In women with hormone receptor-positive, HER2-positive metastatic breast cancer for example, the hazard ratio for death rose with the number of these cells per 7.5 ml blood (compared to none), as follows:

  • 1.022 with one to four circulating tumor cells.
  • 1.087 with five to nine circulating tumor cells.
  • 1.163 with 10 to 19 circulating tumor cells.
  • 1.359 with 20 to 39 circulating tumor cells.
  • 1.989 with 40 to 99 circulating tumor cells (P<0.05).
  • 5.054 with 100 or more circulating tumor cells (P<0.05).

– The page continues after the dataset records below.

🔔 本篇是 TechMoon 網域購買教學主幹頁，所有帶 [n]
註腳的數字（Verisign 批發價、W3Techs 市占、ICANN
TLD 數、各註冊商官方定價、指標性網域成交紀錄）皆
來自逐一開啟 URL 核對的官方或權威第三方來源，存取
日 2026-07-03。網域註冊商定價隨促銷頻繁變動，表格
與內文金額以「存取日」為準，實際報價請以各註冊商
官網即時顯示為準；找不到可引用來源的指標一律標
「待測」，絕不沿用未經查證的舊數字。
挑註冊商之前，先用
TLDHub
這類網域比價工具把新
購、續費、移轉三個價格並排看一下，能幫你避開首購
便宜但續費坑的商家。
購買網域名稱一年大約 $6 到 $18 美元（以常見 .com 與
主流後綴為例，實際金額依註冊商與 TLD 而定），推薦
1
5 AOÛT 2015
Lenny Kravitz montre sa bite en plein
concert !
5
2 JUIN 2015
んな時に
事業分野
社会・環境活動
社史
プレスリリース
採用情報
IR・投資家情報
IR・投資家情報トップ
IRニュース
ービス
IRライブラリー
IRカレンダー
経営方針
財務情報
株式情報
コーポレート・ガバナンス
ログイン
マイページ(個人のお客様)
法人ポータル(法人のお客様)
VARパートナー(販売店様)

These results suggest that the conventional threshold of five such cells per 7.5 ml of peripheral blood "probably does not adequately represent the complexity of this prognostic variable," the researchers concluded.

Still, Giordano did not recommend abolishing the current cutoff based on the results a single study, even though it involved a more powerful statistical analysis that controlled for more covarying factors than previous work.

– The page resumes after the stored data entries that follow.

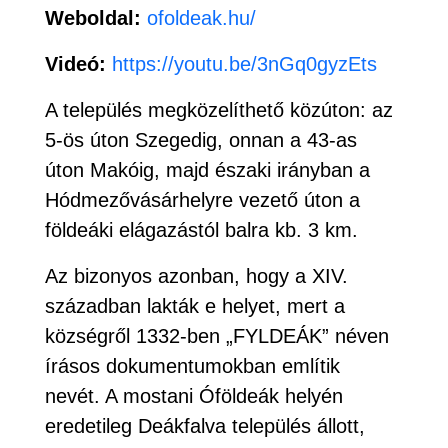
Weboldal:
ofoldeak.hu/
Videó:
https://youtu.be/3nGq0gyzEts
A település megközelíthető közúton: az
5-ös úton Szegedig, onnan a 43-as
úton Makóig, majd északi irányban a
Hódmezővásárhelyre vezető úton a
földeáki elágazástól balra kb. 3 km.
Az bizonyos azonban, hogy a XIV.
században lakták e helyet, mert a
községről 1332-ben „FYLDEÁK” néven
írásos dokumentumokban említik
nevét. A mostani Óföldeák helyén
eredetileg Deákfalva település állott,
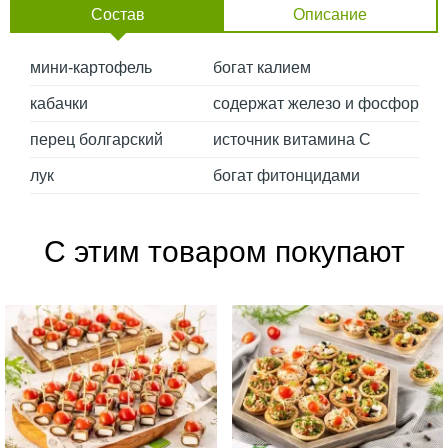
Состав
Описание
мини-картофель
богат калием
кабачки
содержат железо и фосфор
перец болгарский
источник витамина С
лук
богат фитонцидами
С этим товаром покупают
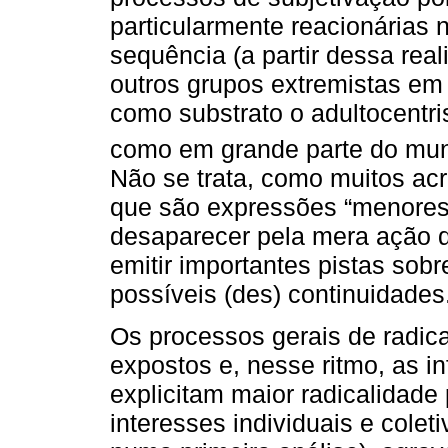
particularmente reacionárias 
sequência (a partir dessa real
outros grupos extremistas em
como substrato o adultocentri
como em grande parte do mun
Não se trata, como muitos acre
que são expressões “menore
desaparecer pela mera ação d
emitir importantes pistas sobre
possíveis (des) continuidades
Os processos gerais de radic
expostos e, nesse ritmo, as i
explicitam maior radicalidade 
interesses individuais e cole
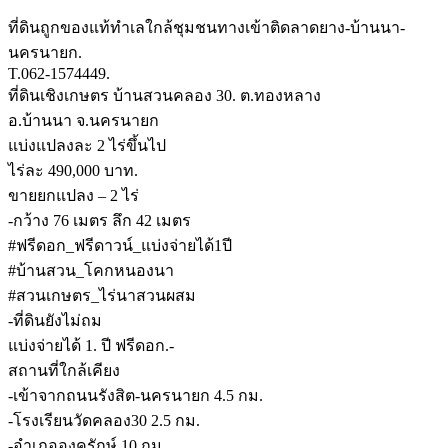
ที่ดินถูกของแท้ทำเลใกล้ชุมชนทางเข้าติดลาดยาง-บ้านนา-
นครนายก.
T.062-1574449.
ที่ดินเชิงเกษตร บ้านสวนคลอง 30. ต.ทองหลาง
อ.บ้านนา จ.นครนายก
แบ่งแปลงละ 2 ไร่ขึ้นไป
ไร่ละ 490,000 บาท.
ขายยกแปลง – 2 ไร่
-กว้าง 76 เมตร ลึก 42 เมตร
#ฟรีดอก_ฟรีดาวน์_แบ่งจ่ายได้1ปี
#บ้านสวน_โคกหนองนา
#สวนเกษตร_ไร่นาสวนผสม
-ที่ดินยังไม่ถม
แบ่งจ่ายได้ 1. ปี ฟรีดอก.-
สถานที่ใกล้เคียง
-เข้าจากถนนรังสิต-นครนายก 4.5 กม.
-โรงเรียนวัดคลอง30 2.5 กม.
-อำเภอองครักษ์ 10 กม.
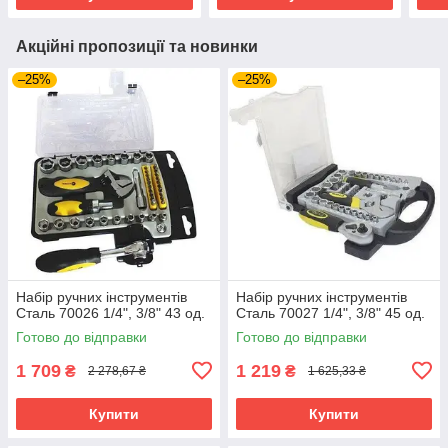
Акційні пропозиції та новинки
–25%
–25%
Набір ручних інструментів
Набір ручних інструментів
Сталь 70026 1/4", 3/8" 43 од.
Сталь 70027 1/4", 3/8" 45 од.
Готово до відправки
Готово до відправки
1 709
1 219
₴
₴
2 278,67 ₴
1 625,33 ₴
Купити
Купити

Thresholds can be useful in making treatment decisions, he acknowledged in an interview. However, he said, the continuous nature of the risk found in the study may open up opportunities for more accurate prognosis at the individual patient level, determining how aggressively to treat.

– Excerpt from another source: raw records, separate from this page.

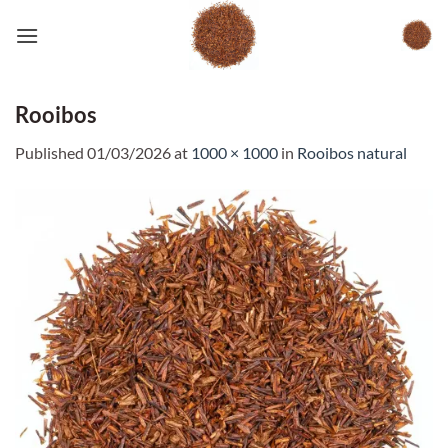
Skip
to
content
Rooibos
Published
01/03/2026
at
1000 × 1000
in
Rooibos natural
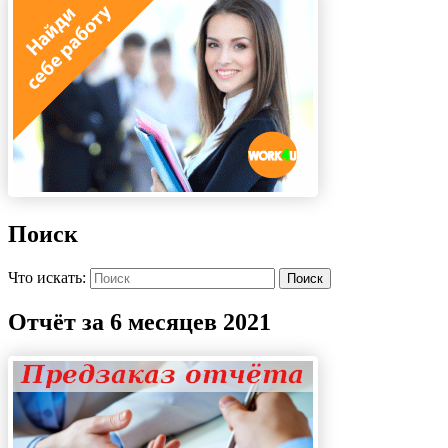
Поиск
Что искать:
Поиск
Отчёт за 6 месяцев 2021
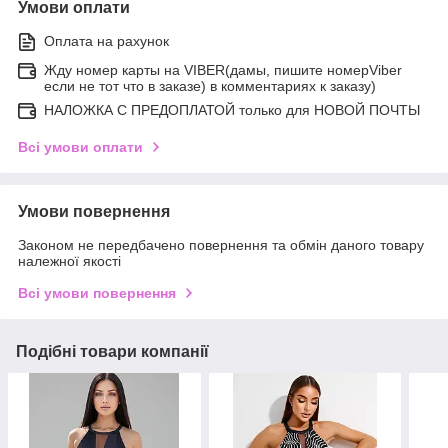
Умови оплати
Оплата на рахунок
Жду номер карты на VIBER(дамы, пишите номерViber
если не тот что в заказе) в комментариях к заказу)
НАЛОЖКА С ПРЕДОПЛАТОЙ только для НОВОЙ ПОЧТЫ
Всі умови оплати
Умови повернення
Законом не передбачено повернення та обмін даного товару
належної якості
Всі умови повернення
Подібні товари компанії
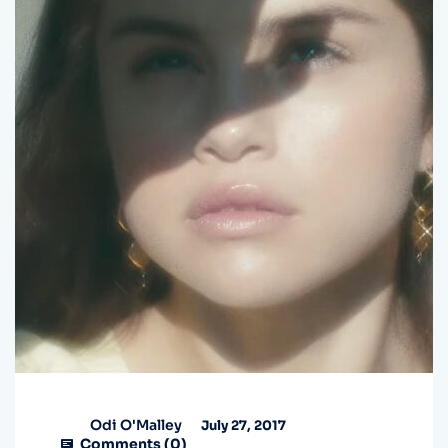
Odi O'Malley
July 27, 2017
Comments (
0
)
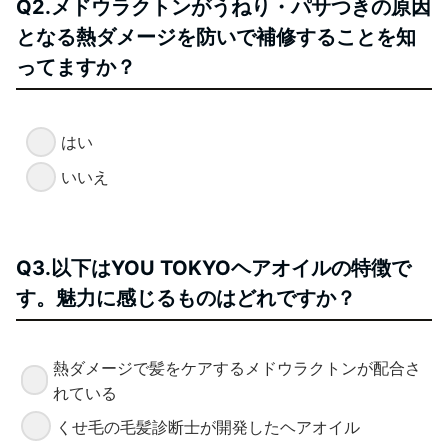
Q2.メドウラクトンがうねり・パサつきの原因
となる熱ダメージを防いで補修することを知
ってますか？
はい
いいえ
Q3.以下はYOU TOKYOヘアオイルの特徴で
す。魅力に感じるものはどれですか？
熱ダメージで髪をケアするメドウラクトンが配合さ
れている
くせ毛の毛髪診断士が開発したヘアオイル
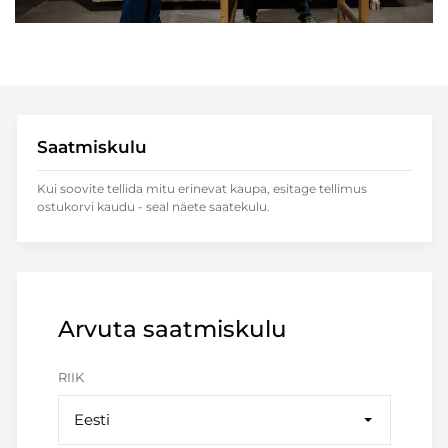
Saatmiskulu
Kui soovite tellida mitu erinevat kaupa, esitage tellimus
ostukorvi kaudu - seal näete saatekulu.
Arvuta saatmiskulu
RIIK
Eesti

Conference co-chair Angelo Di Leo, MD, PhD, of the Hospital of Prato, Italy, called the findings important, given the clear heterogeneity among metastatic breast cancers.

"The big hope is that with these new tools -- including circulating tumor cells -- we can better characterize from a biological point of view metastatic breast cancer," Di Leo said at a press conference.

He likewise agreed that this would give clinicians an advantage in determining the duration and most effective treatment.

However, it possible that simply looking at the DNA or other circulating markers might be better than trying to isolate viable cells with a short half-life, commented John Bartlett, PhD, of the Edinburgh Cancer Research Centre in Edinburgh, Scotland, who was the study discussant at the IMPAKT session.

Most centers don't have access to the sort of "Artificial Neural Network" that the authors used for computing in the study, but Giordano said he envisioned it as an online resource which physicians could use to calculate risk for a patient by entering 10 patient characteristics.

The threshold for determining high versus low risk with regard to circulating tumor cells has been debated -- with some researchers thinking about an any-versus-none threshold and others suggesting a plateau above 10 or 15 cells, Giordano explained in an interview.

These cells are seen as a measure of tumor burden, he noted.

His group retrospectively analyzed outcomes for 516 consecutive metastatic breast patients evaluated at M.D. Anderson, all of whom had circulating tumor cells measured by Cell Search before any line of new treatment was started.

The "neural network" assessed the following variables in conjunction with overall survival over a median 11.7 months of follow-up:

  • Age
  • Estrogen receptor status
  • Progesterone receptor status
  • HER2 amplification
  • Visceral metastasis
  • Bone metastasis
  • Number of metastatic disease sites
  • Type of treatment received
  • Line of therapy
  • Number of circulating tumor cells

The statistical model "trained" using 60% of the patients' predicted survival probabilities matching the Kaplan-Maier estimates for the remaining 40% in the validation set.

The hazard ratios with rising numbers of circulating tumor cells was highest for the estrogen receptor-positive, HER2-positive tumors (up to almost eight-fold), followed by estrogen receptor-negative, HER2-positive tumors, and then estrogen receptor-positive, HER2-negative tumors and triple negative cancers.

All these histologically-defined molecular subtypes showed the same pattern of linear increase in mortality risk with rising numbers of circulating tumor cells.

The researchers reported no external funding and no conflicts of interest.

Bartlett and Di Leo reported no conflicts of interest.

Primary source: IMPAKT Breast Cancer Conference Source reference: Giordano A, et al "Circulating Tumor Cells (ctc) and Artificial Neural Network (ANN) in Metastatic Breast Cancer (MBC) Patients" IMPAKT 2010; Abstract 25O.